L’élection en ville de Genève est passée et le monde n’est plus le même. Tu n’es plus là. La vie est cruelle. Elle nous prive de ceux qui ont su prendre une place dans la nôtre. Ceux auxquels nous nous sommes attachés, un peu malgré nous, sans s’en rendre compte, comme à un chien fidèle couché devant la porte et qui, jour après jour, gagne notre confiance.
Nous étions devenu nous-mêmes ce chien, ce hamster, cette souris, enfin n’importe quel petit animal aimable. Nous attendions fidèlement la manne cybernétique qui devait nourrir nos coeurs de citoyens du XXIe siècle.
Vous, vous étiez quatre. Quatre étrangers devenus presque des amis. Quatre à nous faire des câlins, à nous gratter le dos, à nous chatouiller les pieds. Parfois vous vous chamailliez comme des enfants un peu turbulents mais gentils. De grands enfants qui nous racontaient de belles histoires rassurantes.
Et nous, nous vous lisions sur vos blogs. Nous vous répondions, vous exprimions toute notre affection, notre admiration, notre amour même! Plus les jours passaient plus nous étions proches.
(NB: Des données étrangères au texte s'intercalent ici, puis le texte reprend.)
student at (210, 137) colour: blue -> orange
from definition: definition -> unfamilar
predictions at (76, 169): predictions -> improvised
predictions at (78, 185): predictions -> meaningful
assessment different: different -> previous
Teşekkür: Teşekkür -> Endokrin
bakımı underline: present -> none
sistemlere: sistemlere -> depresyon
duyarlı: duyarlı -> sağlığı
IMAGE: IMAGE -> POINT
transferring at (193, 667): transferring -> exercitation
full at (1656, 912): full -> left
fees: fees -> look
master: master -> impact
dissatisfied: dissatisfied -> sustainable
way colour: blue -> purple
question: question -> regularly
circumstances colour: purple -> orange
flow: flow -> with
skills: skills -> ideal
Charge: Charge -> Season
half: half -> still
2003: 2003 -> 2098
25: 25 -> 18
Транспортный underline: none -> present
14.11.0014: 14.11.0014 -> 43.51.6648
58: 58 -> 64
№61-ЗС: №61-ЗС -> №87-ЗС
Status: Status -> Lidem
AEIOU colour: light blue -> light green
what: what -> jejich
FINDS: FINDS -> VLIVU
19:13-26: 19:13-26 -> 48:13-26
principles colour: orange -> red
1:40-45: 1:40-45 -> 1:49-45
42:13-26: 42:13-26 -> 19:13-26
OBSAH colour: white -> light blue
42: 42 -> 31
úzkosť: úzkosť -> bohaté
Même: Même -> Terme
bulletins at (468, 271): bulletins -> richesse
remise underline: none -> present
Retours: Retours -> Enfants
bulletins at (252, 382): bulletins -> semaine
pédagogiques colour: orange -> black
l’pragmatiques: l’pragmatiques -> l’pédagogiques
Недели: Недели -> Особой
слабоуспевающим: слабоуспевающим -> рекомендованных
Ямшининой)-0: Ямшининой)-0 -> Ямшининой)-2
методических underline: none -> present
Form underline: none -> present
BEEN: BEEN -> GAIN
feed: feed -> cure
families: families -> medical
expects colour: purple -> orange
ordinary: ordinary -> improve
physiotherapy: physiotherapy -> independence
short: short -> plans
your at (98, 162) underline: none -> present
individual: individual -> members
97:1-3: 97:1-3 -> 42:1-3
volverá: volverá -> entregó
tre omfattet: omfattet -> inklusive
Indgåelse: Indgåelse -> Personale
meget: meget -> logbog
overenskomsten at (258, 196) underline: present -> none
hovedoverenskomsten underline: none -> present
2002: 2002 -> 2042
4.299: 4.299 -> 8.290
Jusqu’à ce terrible dimanche.
C’était en 2012, un 4 novembre. Il y eut encore cet étrange message de Boney M. Bonny D. selon qui Google jouerait à Hal comme dans 2001 l’odyssée de l’espace. Puis vous avez disparu. Plus un signe. Plus un mot. Pas un bisou d’adieu. Pas de verrée de départ. Pas un merci pour nous être ouverts à vous et vous avoir supportés. Pas d’analyse lucide ou de diagnostic post-opératoire (opération électorale, bien sûr). Pas même d’autocongratulation lyrique des perdants ni d’humilité feinte du gagnant. Cela fait plus de 24 heures que nous sommes sans nouvelles. Tu n’es plus là.
Ne vous attachez jamais à un candidat. Il dit vouloir votre bien et le lendemain de l’élection il vous abandonne comme un amant volage ou une maitresse nymphomane. L’une est au Sabre et à l’Amitié Réunis à ramasser les morceaux de verre; l’autre vole vers un avenir radieux à Bombay, via Moskow; le troisième, tel Lucky Luke, sort d'un café qui ferme derrière lui; et le quatrième range les bouteilles vides au Bar à Zone.
Et vous, vous êtes là, comme plus rien. Inutile. Largué.
Alors, puisqu’ils insistent à ne pas venir nous dire un petit mot d’après-campagne, c’est moi qui leur dit Au revoir.
A toi Salika, guerrière viking du djebel; à toi Eric, soutenant les colonnes du temple; à toi Raspoutine alias Boney M. - non, Bonny D., qui débute une brillante carrière à Bonnywood; et à toi Guillaume, qui ouvre le nouveau bar branché en ville; à toi, je dis adieu. Tu t’en vas comme une ombre sur la route. A peine une trace dans le lointain. Salika, Eric, Boney Bonny, Guillaume, tu n’es plus là.
Et moi, souris fidèle à côté du clavier, d’un snif clic je t’envoie cette chanson en souvenir de nous.
Préparez les mouchoirs, c’est du gros calibre:
(Rectif: lundi à 20h45 Raspoutine a publié. C'est une Bonny D., non? L'autocongratulation lyrique du perdant est de retour. Les choses reprennent leur place).